Like peroxide that must be poured on an infected wound or a mother bird that pushes her children out of the nest when it’s time for them to learn how to fly, Mr. Godin spares us no mercy. He startles us with the news that yes indeed that light barreling down the track towards us is a train and it’s headed straight for us and the “factories” we are working in. (Including the white collars ones.) He stresses that if we don’t want to be hit by this train then we have to stop waiting for our boss or another authority figure to tell us what to do and how to do it. Get off the damn track, he advocates, and begin the inquiry of what we can do to make a difference perhaps for the company we now work in or decide if it’s time to begin our own.
To survive in this new world we have only one hope and that’s to become indispensable. And why must we become this? Because, “There are no longer any great jobs where someone else tells you precisely what to do.” He explains; we aren’t two teams any longer (management and labor) but three; the third team are the linchpins. “The death of the factory means that the system we have built our lives around is now upside down.”

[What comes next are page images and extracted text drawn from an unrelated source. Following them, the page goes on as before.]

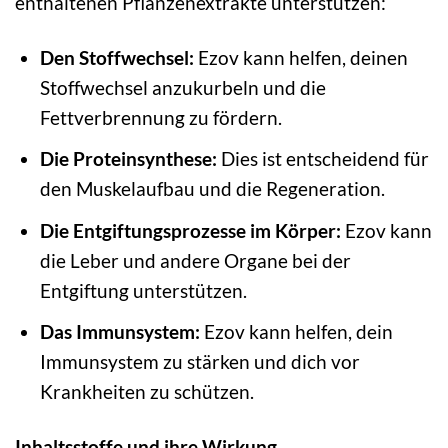
enthaltenen Pflanzenextrakte unterstützen:
Den Stoffwechsel:
Ezov kann helfen, deinen
Stoffwechsel anzukurbeln und die
Fettverbrennung zu fördern.
Die Proteinsynthese:
Dies ist entscheidend für
den Muskelaufbau und die Regeneration.
Die Entgiftungsprozesse im Körper:
Ezov kann
die Leber und andere Organe bei der
Entgiftung unterstützen.
Das Immunsystem:
Ezov kann helfen, dein
Immunsystem zu stärken und dich vor
Krankheiten zu schützen.
Inhaltsstoffe und ihre Wirkung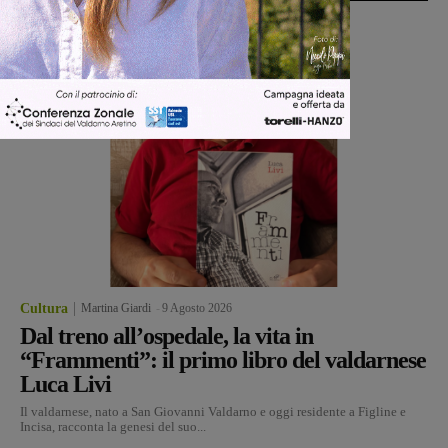
Cultura
Martina Giardi
-
9 Agosto 2026
Dal treno all’ospedale, la vita in
“Frammenti”: il primo libro del valdarnese
Luca Livi
Il valdarnese, nato a San Giovanni Valdarno e oggi residente a Figline e
Incisa, racconta la genesi del suo...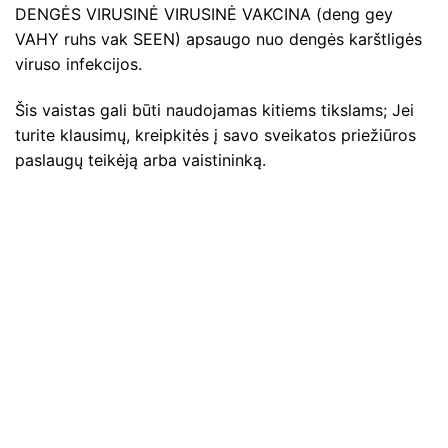
DENGĖS VIRUSINĖ VIRUSINĖ VAKCINA (deng gey
VAHY ruhs vak SEEN) apsaugo nuo dengės karštligės
viruso infekcijos.
Šis vaistas gali būti naudojamas kitiems tikslams; Jei
turite klausimų, kreipkitės į savo sveikatos priežiūros
paslaugų teikėją arba vaistininką.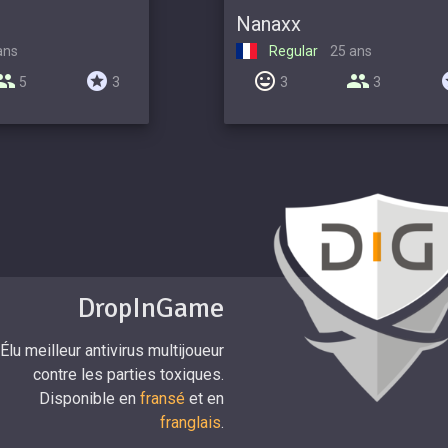
Nanaxx
ans
Regular
25 ans
5
3
3
3
DropInGame
Élu meilleur antivirus multijoueur
contre les parties toxiques.
Disponible en
fransé
et en
franglais
.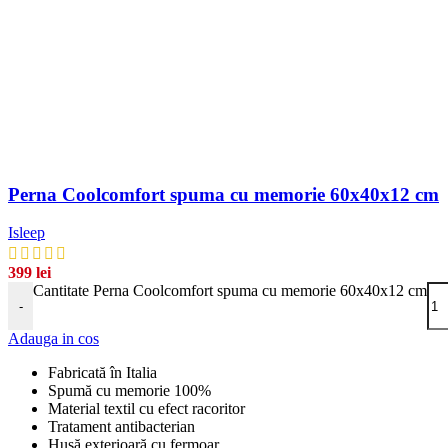
Perna Coolcomfort spuma cu memorie 60x40x12 cm
Isleep
399
lei
Cantitate Perna Coolcomfort spuma cu memorie 60x40x12 cm
-
Adauga in cos
Fabricată în Italia
Spumă cu memorie 100%
Material textil cu efect racoritor
Tratament antibacterian
Husă exterioară cu fermoar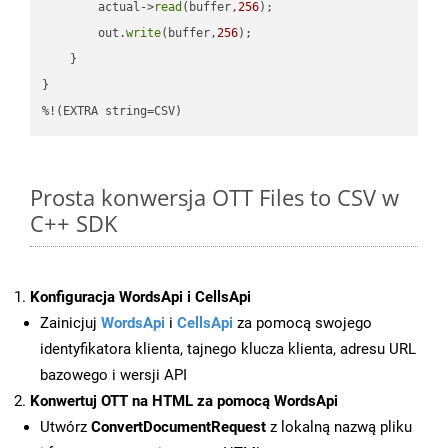
        actual->
read
(buffer,
256
);

        out.
write
(buffer,
256
);

    }

}

%!(EXTRA string=CSV)
Prosta konwersja OTT Files to CSV w
C++ SDK
Konfiguracja WordsApi i CellsApi
Zainicjuj
WordsApi
i
CellsApi
za pomocą swojego
identyfikatora klienta, tajnego klucza klienta, adresu URL
bazowego i wersji API
Konwertuj OTT na HTML za pomocą WordsApi
Utwórz
ConvertDocumentRequest
z lokalną nazwą pliku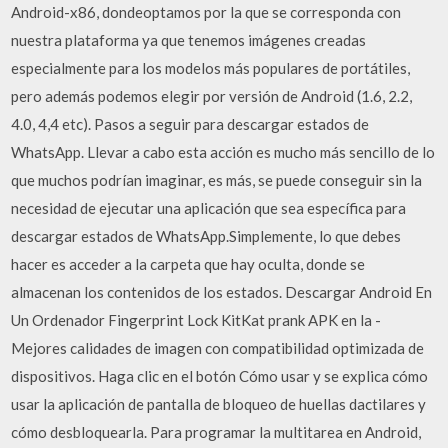
Android-x86, dondeoptamos por la que se corresponda con
nuestra plataforma ya que tenemos imágenes creadas
especialmente para los modelos más populares de portátiles,
pero además podemos elegir por versión de Android (1.6, 2.2,
4.0, 4,4 etc). Pasos a seguir para descargar estados de
WhatsApp. Llevar a cabo esta acción es mucho más sencillo de lo
que muchos podrían imaginar, es más, se puede conseguir sin la
necesidad de ejecutar una aplicación que sea específica para
descargar estados de WhatsApp.Simplemente, lo que debes
hacer es acceder a la carpeta que hay oculta, donde se
almacenan los contenidos de los estados. Descargar Android En
Un Ordenador Fingerprint Lock KitKat prank APK en la -
Mejores calidades de imagen con compatibilidad optimizada de
dispositivos. Haga clic en el botón Cómo usar y se explica cómo
usar la aplicación de pantalla de bloqueo de huellas dactilares y
cómo desbloquearla. Para programar la multitarea en Android,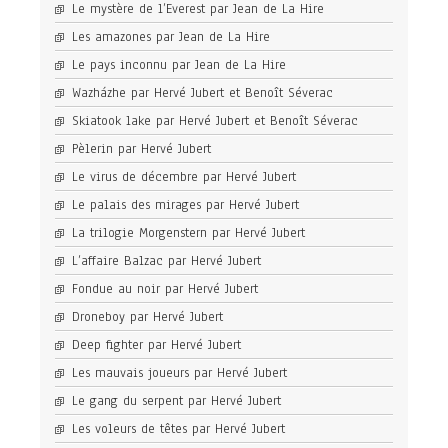
Le mystère de l’Everest par Jean de La Hire
Les amazones par Jean de La Hire
Le pays inconnu par Jean de La Hire
Wazházhe par Hervé Jubert et Benoît Séverac
Skiatook lake par Hervé Jubert et Benoît Séverac
Pèlerin par Hervé Jubert
Le virus de décembre par Hervé Jubert
Le palais des mirages par Hervé Jubert
La trilogie Morgenstern par Hervé Jubert
L’affaire Balzac par Hervé Jubert
Fondue au noir par Hervé Jubert
Droneboy par Hervé Jubert
Deep fighter par Hervé Jubert
Les mauvais joueurs par Hervé Jubert
Le gang du serpent par Hervé Jubert
Les voleurs de têtes par Hervé Jubert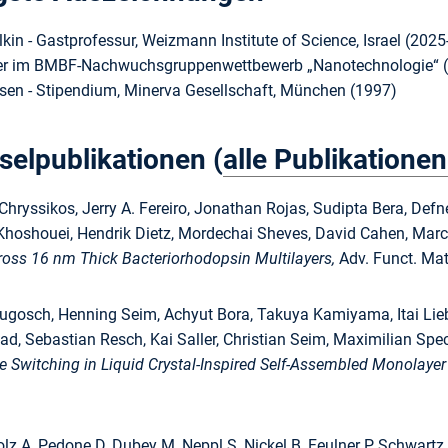
lkin - Gastprofessur, Weizmann Institute of Science, Israel (202
ger im BMBF-Nachwuchsgruppenwettbewerb „Nanotechnologie“ 
en - Stipendium, Minerva Gesellschaft, München (1997)
selpublikationen (
alle Publikationen
ryssikos, Jerry A. Fereiro, Jonathan Rojas, Sudipta Bera, Defne
li Khoshouei, Hendrik Dietz, Mordechai Sheves, David Cahen, Mar
ross 16 nm Thick Bacteriorhodopsin Multilayers,
Adv. Funct. Mat
ugosch, Henning Seim, Achyut Bora, Takuya Kamiyama, Itai Liebe
ad, Sebastian Resch, Kai Saller, Christian Seim, Maximilian Spe
 Switching in Liquid Crystal-Inspired Self-Assembled Monolayer
lz A, Pedone D, Dubey M, Neppl S, Nickel B, Feulner P, Schwartz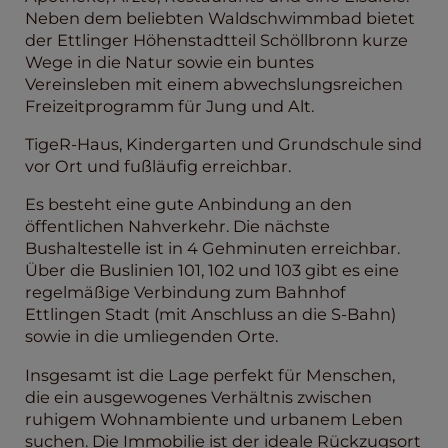
Neben dem beliebten Waldschwimmbad bietet
der Ettlinger Höhenstadtteil Schöllbronn kurze
Wege in die Natur sowie ein buntes
Vereinsleben mit einem abwechslungsreichen
Freizeitprogramm für Jung und Alt.
TigeR-Haus, Kindergarten und Grundschule sind
vor Ort und fußläufig erreichbar.
Es besteht eine gute Anbindung an den
öffentlichen Nahverkehr. Die nächste
Bushaltestelle ist in 4 Gehminuten erreichbar.
Über die Buslinien 101, 102 und 103 gibt es eine
regelmäßige Verbindung zum Bahnhof
Ettlingen Stadt (mit Anschluss an die S-Bahn)
sowie in die umliegenden Orte.
Insgesamt ist die Lage perfekt für Menschen,
die ein ausgewogenes Verhältnis zwischen
ruhigem Wohnambiente und urbanem Leben
suchen. Die Immobilie ist der ideale Rückzugsort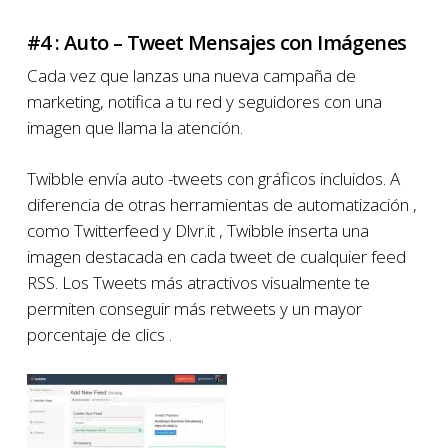
#4 : Auto – Tweet Mensajes con Imágenes
Cada vez que lanzas una nueva campaña de
marketing, notifica a tu red y seguidores con una
imagen que llama la atención.
Twibble envía auto -tweets con gráficos incluidos. A
diferencia de otras herramientas de automatización ,
como Twitterfeed y Dlvr.it , Twibble inserta una
imagen destacada en cada tweet de cualquier feed
RSS. Los Tweets más atractivos visualmente te
permiten conseguir más retweets y un mayor
porcentaje de clics .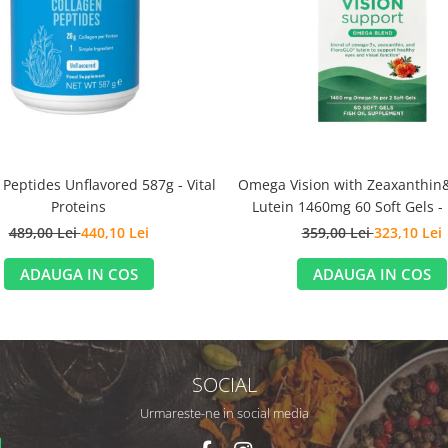
 Peptides Unflavored 587g - Vital
Omega Vision with Zeaxanthin
Proteins
Lutein 1460mg 60 Soft Gels -
Naturals
489,00 Lei
440,10 Lei
359,00 Lei
323,10 Lei
ADAUGA IN COS
ADAUGA IN COS
SOCIAL
Urmareste-ne in social media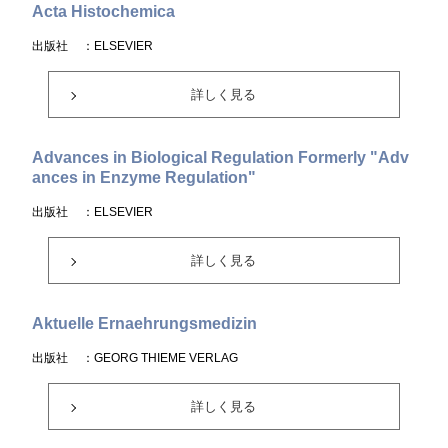
Acta Histochemica
出版社
：ELSEVIER
詳しく見る
Advances in Biological Regulation Formerly "Adv
ances in Enzyme Regulation"
出版社
：ELSEVIER
詳しく見る
Aktuelle Ernaehrungsmedizin
出版社
：GEORG THIEME VERLAG
詳しく見る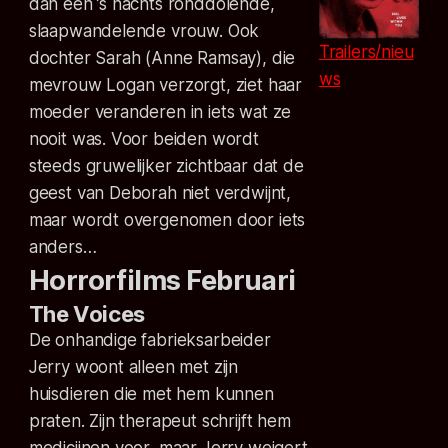
dan een ’s nachts ronddolende,
slaapwandelende vrouw. Ook
Trailers/nieu
dochter Sarah (Anne Ramsay), die
ws
mevrouw Logan verzorgt, ziet haar
moeder veranderen in iets wat ze
nooit was. Voor beiden wordt
steeds gruwelijker zichtbaar dat de
geest van Deborah niet verdwijnt,
maar wordt overgenomen door iets
anders…
Horrorfilms Februari
The Voices
De onhandige fabrieksarbeider
Jerry woont alleen met zijn
huisdieren die met hem kunnen
praten. Zijn therapeut schrijft hem
medicijnen voor, maar Jerry weigert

Either way we need to wake up and realize the bill of goods some of us were sold; work hard, follow directions and stay in line; has now turned into a pink slip. Now we must think for ourselves and stop waiting for someone else to choose what’s next for us. If we don’t we’re toast. The days of authority rule are finished. Each man must become his own authority.
Initially it’s scary but then you begin to realize that what he is talking about is the one thing you gave up hope on finding years ago. A world in which you and your “art” get to make a difference, a world where you get to contribute all of who you are and design the map instead of following someone else’s. And here’s the important part this can be done within organizations too. You just have to be brave enough to begin without getting permission.
You will walk away from this book realizing you are more critical to this world then you could have ever imagined. And that we are all in desperate need of you and your gifts. And in the most important chapter of the book (in fact he tells you to read this chapter even if you read nothing else) titled The Resistance, he explains how hard-wired we all are to resist the feelings we experience when we are about to make our own path, create something unique or embark on a break though.
Read Linchpin and learn from a very wise man, who believes in you and is begging you to help transform the world.
I’m a fan of Godin and currently about 1/2 way through this book as well. Godin has straight up AWESOME ideas. The one thing I hate about his books is they go on & on & on about an idea after he already got his point across. Maybe I just have no patience but the dude is a much better blogger then he is a book writer.
Maybe I’ll have to grab a copy of this as well. Thanks Kim!
I was excited before to read this book. Now I really am. I’m picking it up today to read this weekend. I really appreciated his other books as well.